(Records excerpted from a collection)
BEGIN

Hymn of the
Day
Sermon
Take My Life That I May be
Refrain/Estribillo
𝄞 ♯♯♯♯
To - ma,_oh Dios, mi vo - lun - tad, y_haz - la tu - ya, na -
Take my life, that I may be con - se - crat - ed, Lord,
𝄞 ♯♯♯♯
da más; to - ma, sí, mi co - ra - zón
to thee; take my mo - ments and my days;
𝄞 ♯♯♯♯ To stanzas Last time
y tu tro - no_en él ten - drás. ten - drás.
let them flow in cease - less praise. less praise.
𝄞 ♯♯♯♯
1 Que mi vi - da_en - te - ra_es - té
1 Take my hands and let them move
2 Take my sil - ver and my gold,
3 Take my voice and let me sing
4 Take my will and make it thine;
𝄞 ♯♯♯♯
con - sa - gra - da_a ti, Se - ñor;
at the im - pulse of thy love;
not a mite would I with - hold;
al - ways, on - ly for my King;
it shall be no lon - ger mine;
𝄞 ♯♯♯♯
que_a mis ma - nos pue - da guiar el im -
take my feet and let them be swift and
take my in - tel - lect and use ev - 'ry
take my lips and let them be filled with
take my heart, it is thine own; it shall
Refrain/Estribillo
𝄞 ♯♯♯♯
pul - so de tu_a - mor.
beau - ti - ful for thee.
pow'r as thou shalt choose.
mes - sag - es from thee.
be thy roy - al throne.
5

END
BEGIN

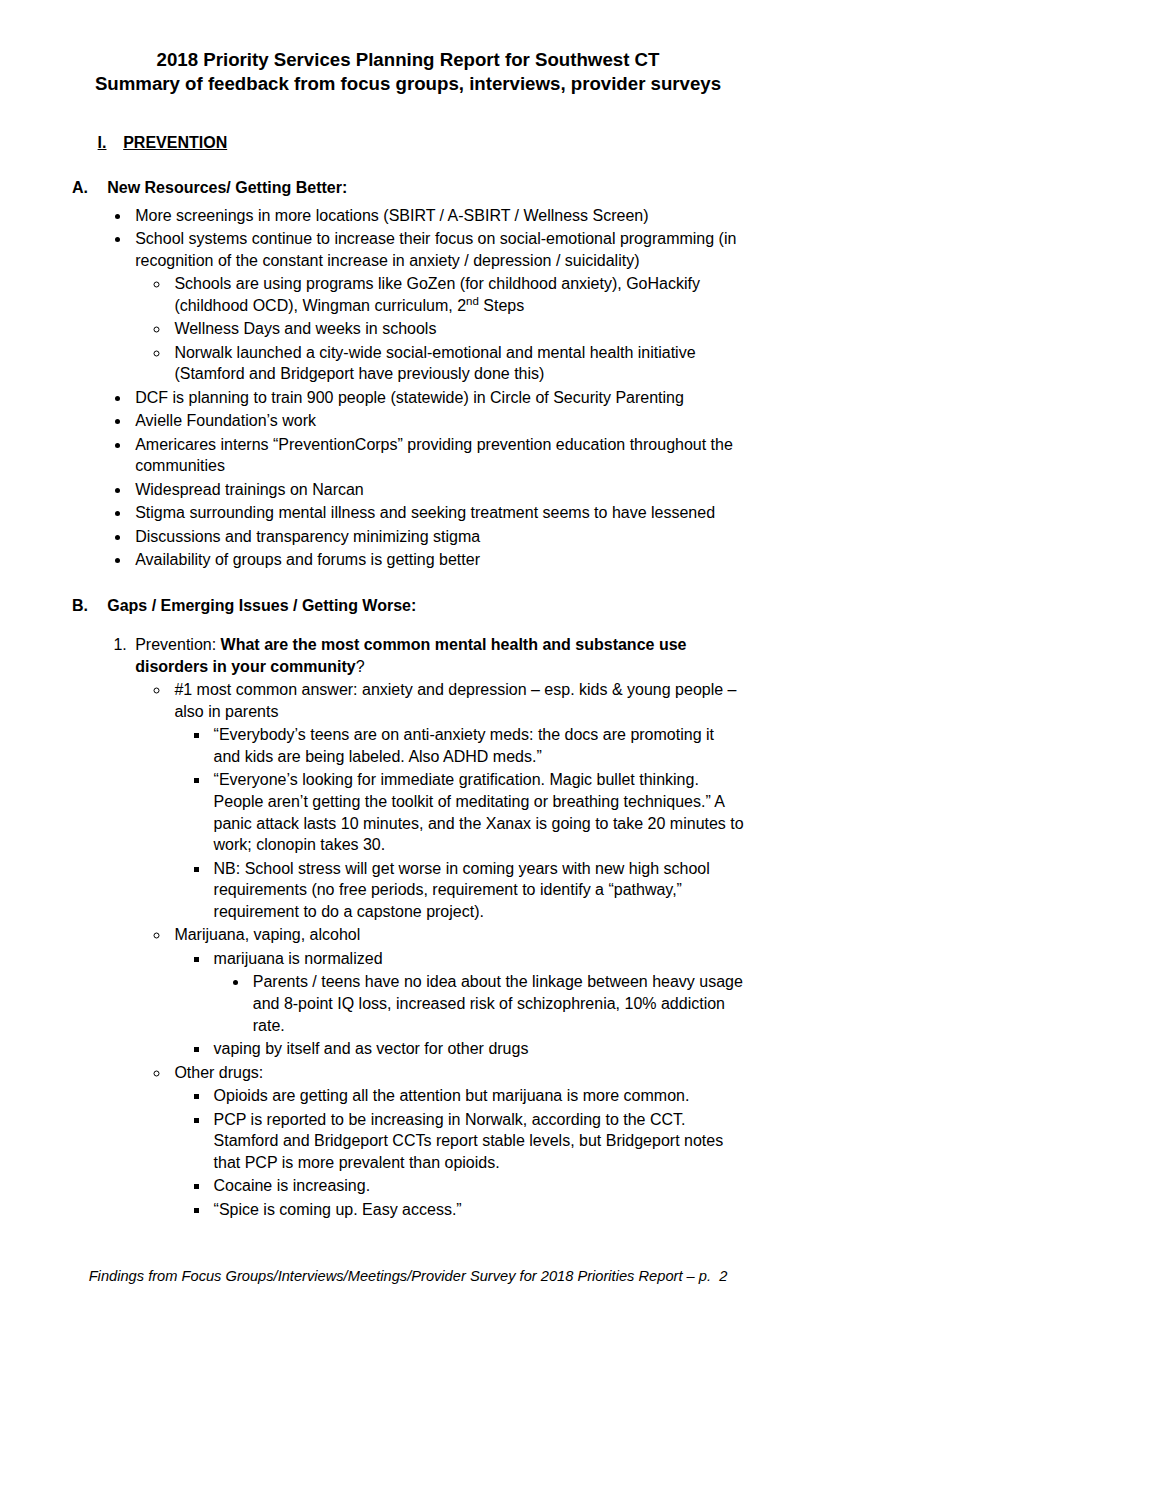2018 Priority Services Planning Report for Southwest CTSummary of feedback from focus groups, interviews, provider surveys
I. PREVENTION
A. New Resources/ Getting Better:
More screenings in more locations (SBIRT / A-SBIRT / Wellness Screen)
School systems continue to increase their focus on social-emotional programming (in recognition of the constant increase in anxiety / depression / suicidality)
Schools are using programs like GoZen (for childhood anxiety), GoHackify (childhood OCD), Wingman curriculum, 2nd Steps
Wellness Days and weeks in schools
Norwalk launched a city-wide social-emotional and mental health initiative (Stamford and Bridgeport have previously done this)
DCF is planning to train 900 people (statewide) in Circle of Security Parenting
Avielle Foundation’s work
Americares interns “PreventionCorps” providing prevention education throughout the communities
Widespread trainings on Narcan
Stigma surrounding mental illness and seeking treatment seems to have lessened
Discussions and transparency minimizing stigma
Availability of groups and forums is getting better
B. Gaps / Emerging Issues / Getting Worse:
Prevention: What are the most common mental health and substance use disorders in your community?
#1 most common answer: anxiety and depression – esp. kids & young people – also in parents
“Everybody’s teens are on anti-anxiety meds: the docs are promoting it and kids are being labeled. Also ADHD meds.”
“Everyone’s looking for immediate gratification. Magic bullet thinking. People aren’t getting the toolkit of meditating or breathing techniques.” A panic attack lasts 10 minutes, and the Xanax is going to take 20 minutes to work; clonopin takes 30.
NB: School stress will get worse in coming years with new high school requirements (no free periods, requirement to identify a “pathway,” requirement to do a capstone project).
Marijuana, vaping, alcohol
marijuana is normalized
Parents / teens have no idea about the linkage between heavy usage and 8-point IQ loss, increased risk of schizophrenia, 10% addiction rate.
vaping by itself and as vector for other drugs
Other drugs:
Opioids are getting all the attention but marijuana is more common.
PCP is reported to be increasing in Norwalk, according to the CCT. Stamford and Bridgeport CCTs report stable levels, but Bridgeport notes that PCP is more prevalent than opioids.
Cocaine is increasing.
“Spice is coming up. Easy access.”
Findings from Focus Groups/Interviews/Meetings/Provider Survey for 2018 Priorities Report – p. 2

END

• **WHAT TO DO**: Both end lines included, restate word for word the lines above from the line with "Norwalk launched a" to the line with "teens are on", and nothing else.

• **COMPLETED TASK**:
Norwalk launched a city-wide social-emotional and mental health initiative (Stamford and Bridgeport have previously done this)
DCF is planning to train 900 people (statewide) in Circle of Security Parenting
Avielle Foundation’s work
Americares interns “PreventionCorps” providing prevention education throughout the communities
Widespread trainings on Narcan
Stigma surrounding mental illness and seeking treatment seems to have lessened
Discussions and transparency minimizing stigma
Availability of groups and forums is getting better
B. Gaps / Emerging Issues / Getting Worse:
Prevention: What are the most common mental health and substance use disorders in your community?
#1 most common answer: anxiety and depression – esp. kids & young people – also in parents
“Everybody’s teens are on anti-anxiety meds: the docs are promoting it and kids are being labeled. Also ADHD meds.”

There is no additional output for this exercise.